The Supreme Court has dismissed an appeal brought by a rapist who claimed he had sex unknowingly with his victim while he was asleep.
A jury found Damin Peter Cook was not asleep when he raped an unconscious woman in 2019, who he had put in his bed after she passed out from alcohol at his Christchurch flat.
Cook did not deny having sex with the victim, but claimed it happened because of a condition known as sexsomnia, or sleep sex.
He was convicted of sexually violating and raping the woman in 2022 and sentenced to eight years imprisonment. In July last year, Cook appealed his conviction at the Supreme Court.
On Monday, the Supreme Court unanimously dismissed Cook's appeal.
Its decision centred on whether the trial judge was correct to treat Cook's defence as insane automatism, rather than the sane automatism defence Cook wanted to put forward.
Typically, the difference is based on whether the cause of the condition is internal or external - insane automatism is the result of a mental illness or a condition like schizophrenia, while sane automatism is when something else, such as concussion, was responsible.

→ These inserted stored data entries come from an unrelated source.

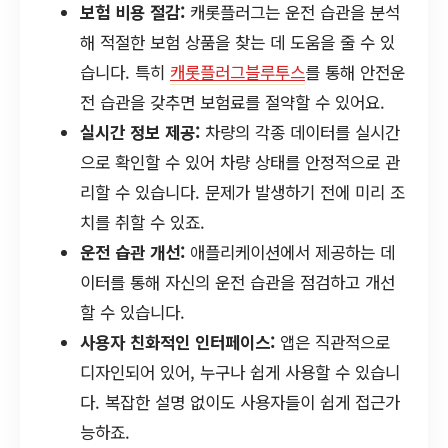
보험 비용 절감:
캐롯플러그는 운전 습관을 분석
해 적절한 보험 상품을 찾는 데 도움을 줄 수 있
습니다. 특히
캐롯플러그블루투스
를 통해 안전운
전 습관을 갖추면 보험료를 절약할 수 있어요.
실시간 정보 제공:
차량의 각종 데이터를 실시간
으로 확인할 수 있어 차량 상태를 안정적으로 관
리할 수 있습니다. 문제가 발생하기 전에 미리 조
치를 취할 수 있죠.
운전 습관 개선:
애플리케이션에서 제공하는 데
이터를 통해 자신의 운전 습관을 점검하고 개선
할 수 있습니다.
사용자 친화적인 인터페이스:
앱은 직관적으로
디자인되어 있어, 누구나 쉽게 사용할 수 있습니
다. 복잡한 설명 없이도 사용자들이 쉽게 접근가
능하죠.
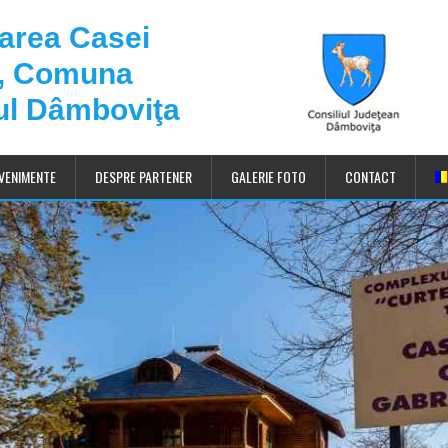
darea Casei
u, Comuna
ul Dâmboviţa
VENIMENTE
DESPRE PARTENER
GALERIE FOTO
CONTACT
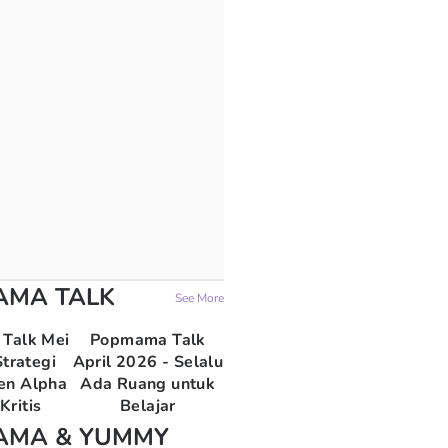
AMA TALK
See More
Talk Mei
Popmama Talk
trategi
April 2026 - Selalu
en Alpha
Ada Ruang untuk
Kritis
Belajar
AMA & YUMMY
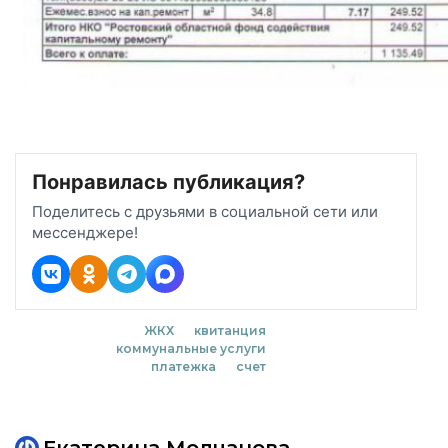
Понравилась публикация?
Поделитесь с друзьями в социальной сети или
мессенджере!
ЖКХ
квитанция
коммунальные услуги
платежка
счет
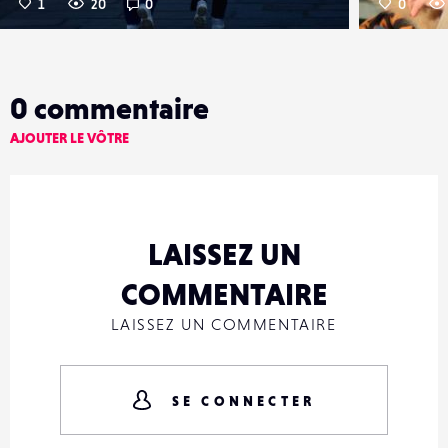
1
20
0
0
0
commentaire
AJOUTER LE VÔTRE
LAISSEZ UN
COMMENTAIRE
LAISSEZ UN COMMENTAIRE
SE CONNECTER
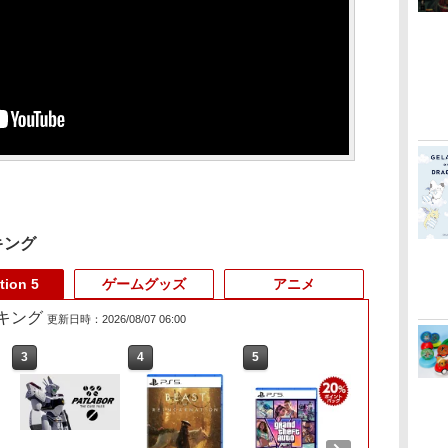
キング
tion 5
ゲームグッズ
アニメ
ランキング
更新日時：2026/08/07 06:00
3
3
4
4
5
5
6
6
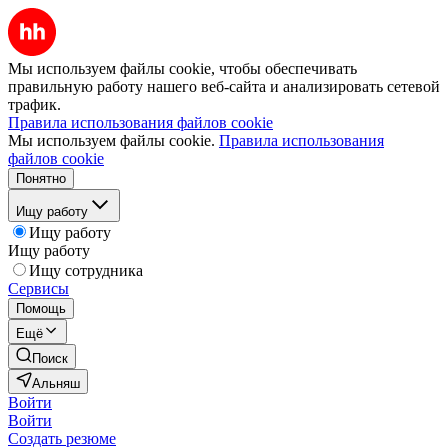
Мы используем файлы cookie, чтобы обеспечивать
правильную работу нашего веб-сайта и анализировать сетевой
трафик.
Правила использования файлов cookie
Мы используем файлы cookie.
Правила использования
файлов cookie
Понятно
Ищу работу
Ищу работу
Ищу работу
Ищу сотрудника
Сервисы
Помощь
Ещё
Поиск
Альняш
Войти
Войти
Создать резюме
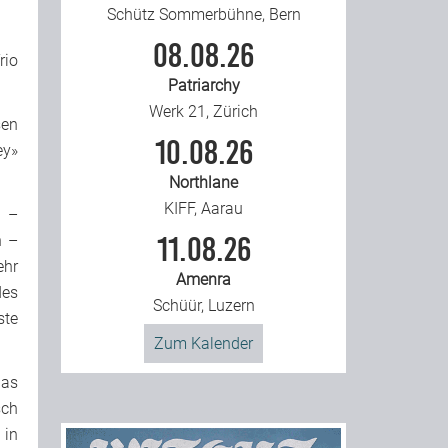
Schütz Sommerbühne, Bern
08.08.26
rio
Patriarchy
Werk 21, Zürich
sen
10.08.26
ey»
Northlane
KIFF, Aarau
g –
n –
11.08.26
ehr
Amenra
des
Schüür, Luzern
ste
Zum Kalender
das
sch
 in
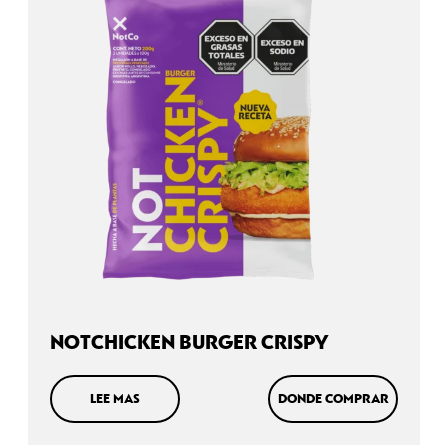
NOTCHICKEN BURGER CRISPY
LEE MAS
DONDE COMPRAR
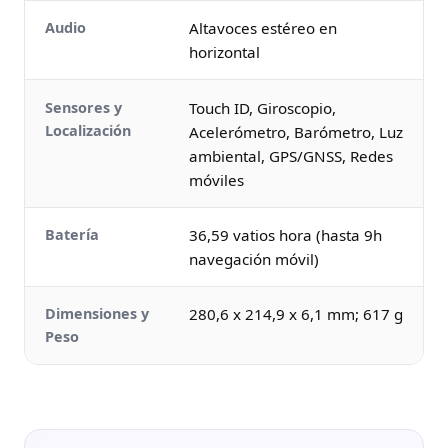
Audio
Altavoces estéreo en
horizontal
Sensores y
Touch ID, Giroscopio,
Localización
Acelerómetro, Barómetro, Luz
ambiental, GPS/GNSS, Redes
móviles
Batería
36,59 vatios hora (hasta 9h
navegación móvil)
Dimensiones y
280,6 x 214,9 x 6,1 mm; 617 g
Peso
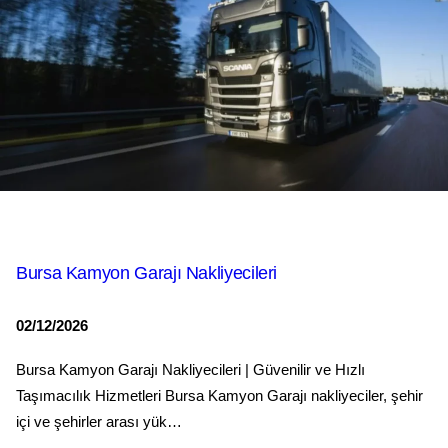
Bursa Kamyon Garajı Nakliyecileri
02/12/2026
Bursa Kamyon Garajı Nakliyecileri | Güvenilir ve Hızlı
Taşımacılık Hizmetleri Bursa Kamyon Garajı nakliyeciler, şehir
içi ve şehirler arası yük…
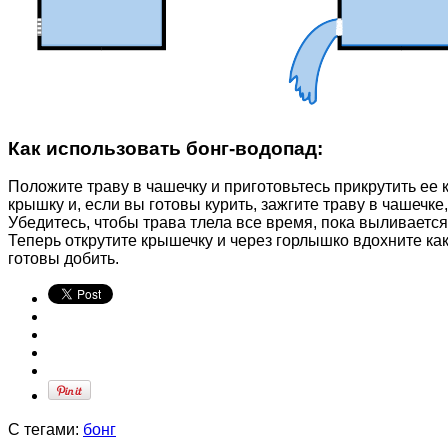
Как использовать бонг-водопад:
Положите траву в чашечку и приготовьтесь прикрутить ее 
крышку и, если вы готовы курить, зажгите траву в чашечк
Убедитесь, чтобы трава тлела все время, пока выливается
Теперь открутите крышечку и через горлышко вдохните как
готовы добить.
С тегами:
бонг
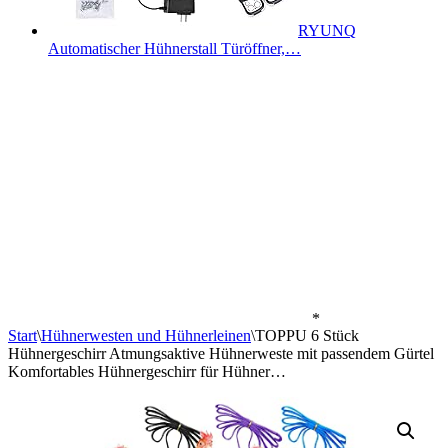
RYUNQ
Automatischer Hühnerstall Türöffner,…
*
Start
\
Hühnerwesten und Hühnerleinen
\
TOPPU 6 Stück
Hühnergeschirr Atmungsaktive Hühnerweste mit passendem Gürtel
Komfortables Hühnergeschirr für Hühner…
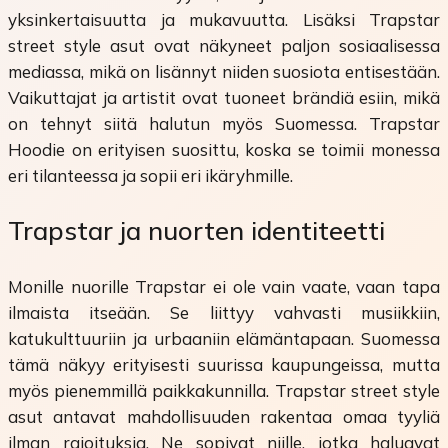
yksinkertaisuutta ja mukavuutta. Lisäksi Trapstar
street style asut ovat näkyneet paljon sosiaalisessa
mediassa, mikä on lisännyt niiden suosiota entisestään.
Vaikuttajat ja artistit ovat tuoneet brändiä esiin, mikä
on tehnyt siitä halutun myös Suomessa. Trapstar
Hoodie on erityisen suosittu, koska se toimii monessa
eri tilanteessa ja sopii eri ikäryhmille.
Trapstar ja nuorten identiteetti
Monille nuorille Trapstar ei ole vain vaate, vaan tapa
ilmaista itseään. Se liittyy vahvasti musiikkiin,
katukulttuuriin ja urbaaniin elämäntapaan. Suomessa
tämä näkyy erityisesti suurissa kaupungeissa, mutta
myös pienemmillä paikkakunnilla. Trapstar street style
asut antavat mahdollisuuden rakentaa omaa tyyliä
ilman rajoituksia. Ne sopivat niille, jotka haluavat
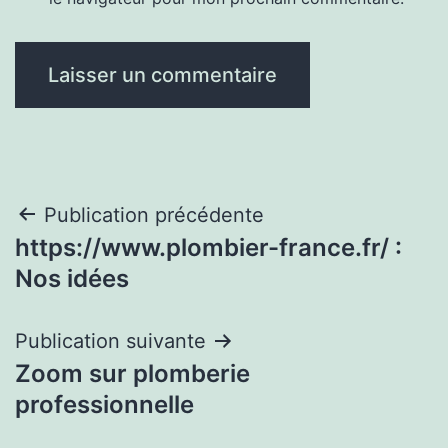
Navigation
Publication précédente
https://www.plombier-france.fr/ :
de
Nos idées
l’article
Publication suivante
Zoom sur plomberie
professionnelle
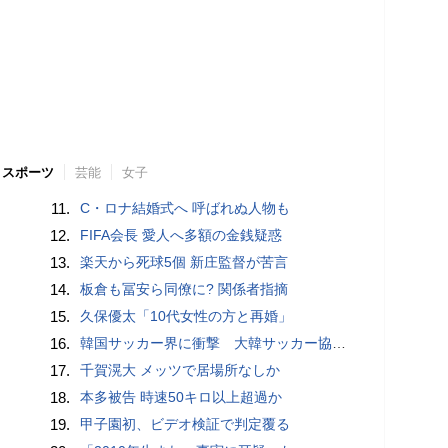
スポーツ
芸能
女子
11.
C・ロナ結婚式へ 呼ばれぬ人物も
12.
FIFA会長 愛人へ多額の金銭疑惑
13.
楽天から死球5個 新庄監督が苦言
14.
板倉も冨安ら同僚に? 関係者指摘
15.
久保優太「10代女性の方と再婚」
16.
韓国サッカー界に衝撃 大韓サッカー協会に外国人審判への“性的接待”疑惑 韓国メディアが報道
17.
千賀滉大 メッツで居場所なしか
18.
本多被告 時速50キロ以上超過か
19.
甲子園初、ビデオ検証で判定覆る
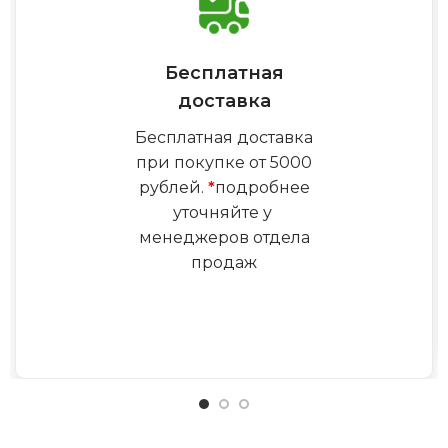
Бесплатная
доставка
Бесплатная доставка
при покупке от 5000
рублей.
*
подробнее
уточняйте у
менеджеров отдела
продаж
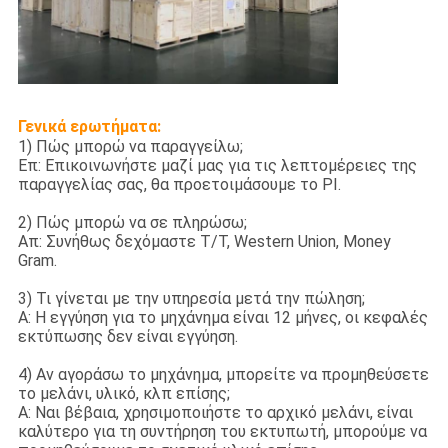
Γενικά ερωτήματα:
1) Πώς μπορώ να παραγγείλω;
Επ: Επικοινωνήστε μαζί μας για τις λεπτομέρειες της
παραγγελίας σας, θα προετοιμάσουμε το PI.
2) Πώς μπορώ να σε πληρώσω;
Απ: Συνήθως δεχόμαστε T/T, Western Union, Money
Gram.
3) Τι γίνεται με την υπηρεσία μετά την πώληση;
Α: Η εγγύηση για το μηχάνημα είναι 12 μήνες, οι κεφαλές
εκτύπωσης δεν είναι εγγύηση.
4) Αν αγοράσω το μηχάνημα, μπορείτε να προμηθεύσετε
το μελάνι, υλικό, κλπ επίσης;
Α: Ναι βέβαια, χρησιμοποιήστε το αρχικό μελάνι, είναι
καλύτερο για τη συντήρηση του εκτυπωτή, μπορούμε να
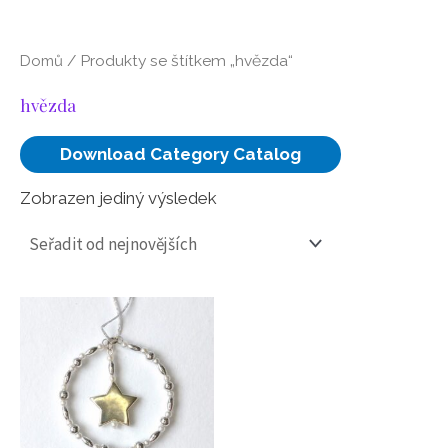
/ Produkty se štítkem „hvězda“
Domů
hvězda
Download Category Catalog
Zobrazen jediný výsledek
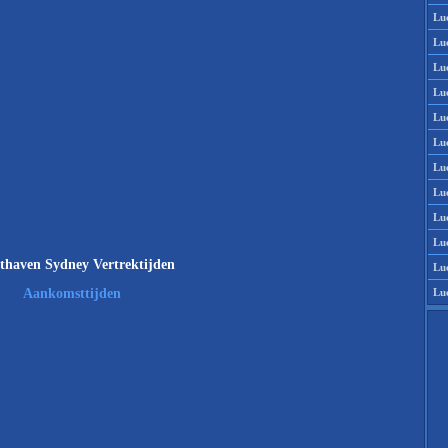
Lu
Lu
Lu
Lu
Lu
Lu
Lu
Lu
Lu
Lu
thaven Sydney Vertrektijden
Lu
Lu
Aankomsttijden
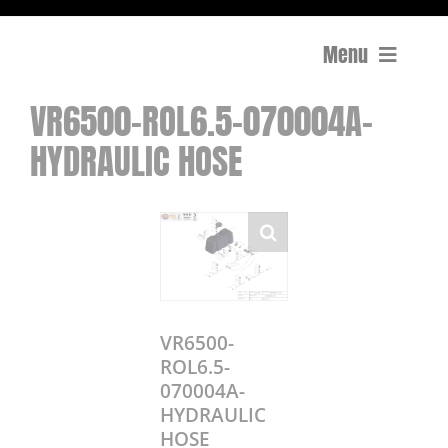
Menu
VR6500-ROL6.5-070004A-
Compactage
HYDRAULIC HOSE
Équipements de chantier
Travail du béton
Coupe
Surfaçage et rectification des sols
VR6500-
ROL6.5-
070004A-
Mon compte
HYDRAULIC
0 Article
0,00€
HOSE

"Counsel for Mr Cook submitted that sexsomnia, like other parasomnias, was properly classified as a form of sane automatism. It plainly involved a lack of conscious volition," the Supreme Court said.
"The trial judge classified the defence advanced as one of insane automatism - that is, based on a 'disease of the mind'... that provision placed a reverse onus on Mr Cook to prove, on the balance of probabilities, that he was suffering from a disease of the mind at the time of the alleged offending.
"The judge rejected an argument that Mr Cook's defence was to be categorised instead as sane automatism. The jury did not accept the insanity defence."
In 2023, the Court of Appeal upheld the classification decision of the judge and dismissed Cook's appeal against conviction, but reduced his sentence to seven years' imprisonment.
The Supreme Court found the Court of Appeal was correct to classify Cook's defence as one of insanity.
"The defence of sane automatism is available only where the absence of conscious volition arises from some event or condition not properly classified as a disease of the mind.
"Where, however, automatism proceeds from a disease of the mind, the effect... is that the defence must be classified as one of insanity. Insanity was therefore the only defence that could properly be put to the jury in this case," the court said.